Given problem:
Copy the listing below, substituting "Students" for every "Candidates" and leaving everything else unchanged. Omit the pictures from your copy.

Provided records:
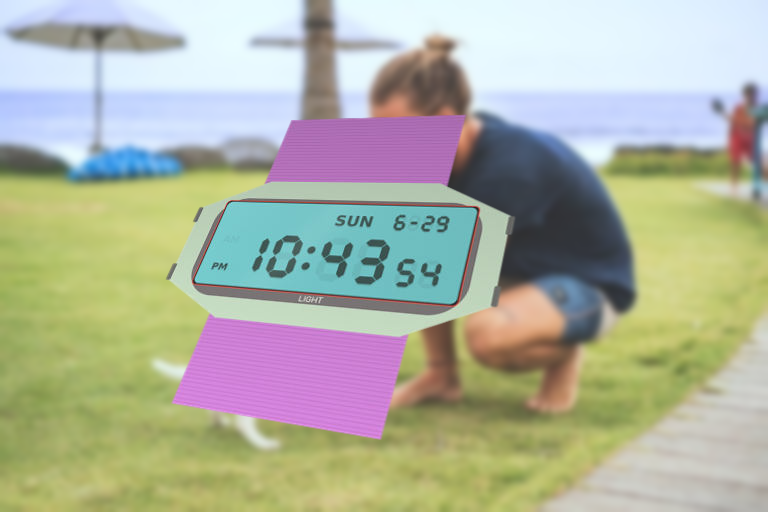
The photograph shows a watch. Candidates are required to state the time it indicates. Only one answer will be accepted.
10:43:54
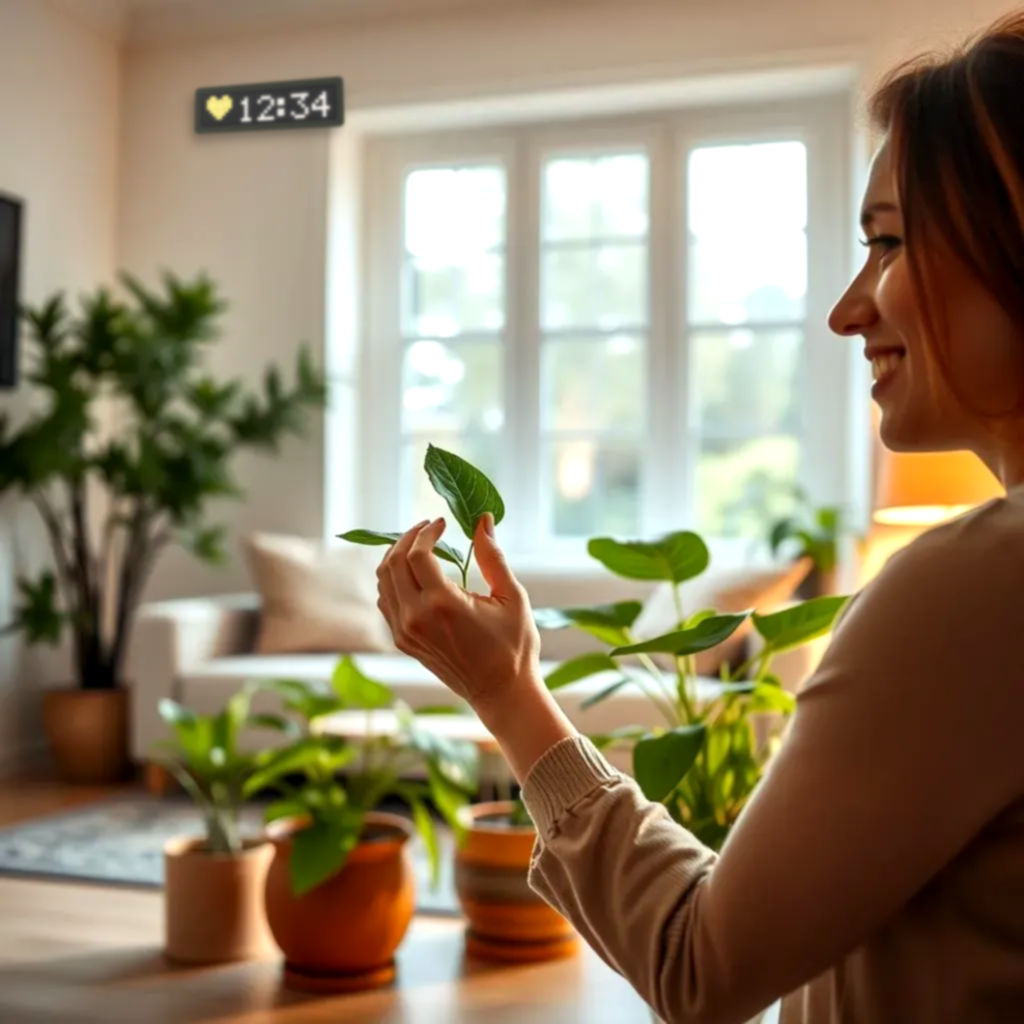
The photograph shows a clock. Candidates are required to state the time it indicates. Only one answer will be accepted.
12:34
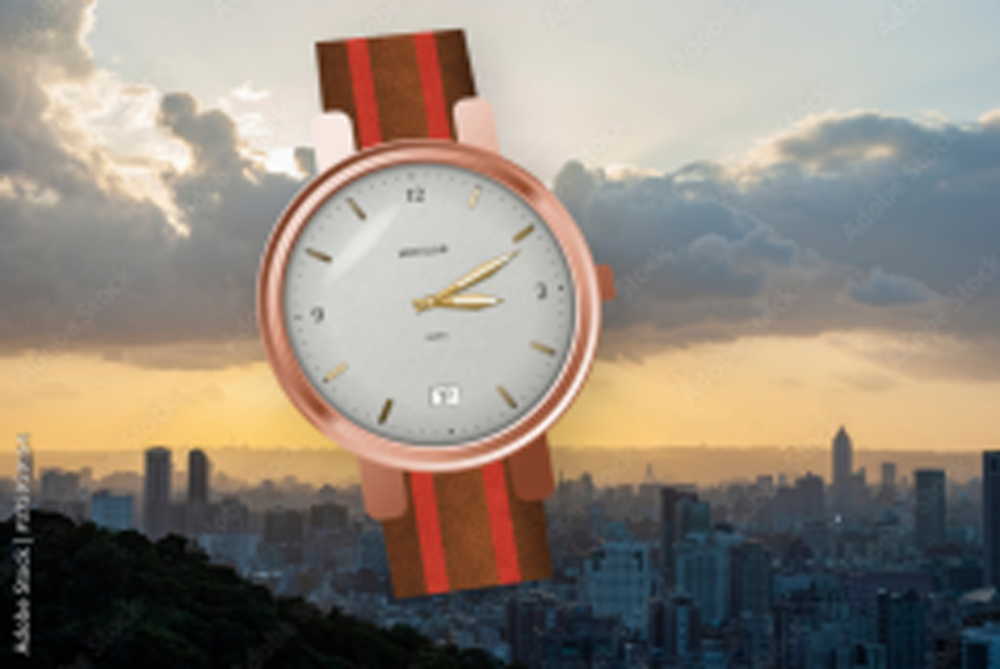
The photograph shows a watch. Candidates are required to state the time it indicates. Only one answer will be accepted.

The reply:
The photograph shows a watch. Students are required to state the time it indicates. Only one answer will be accepted.
10:43:54
The photograph shows a clock. Students are required to state the time it indicates. Only one answer will be accepted.
12:34
The photograph shows a watch. Students are required to state the time it indicates. Only one answer will be accepted.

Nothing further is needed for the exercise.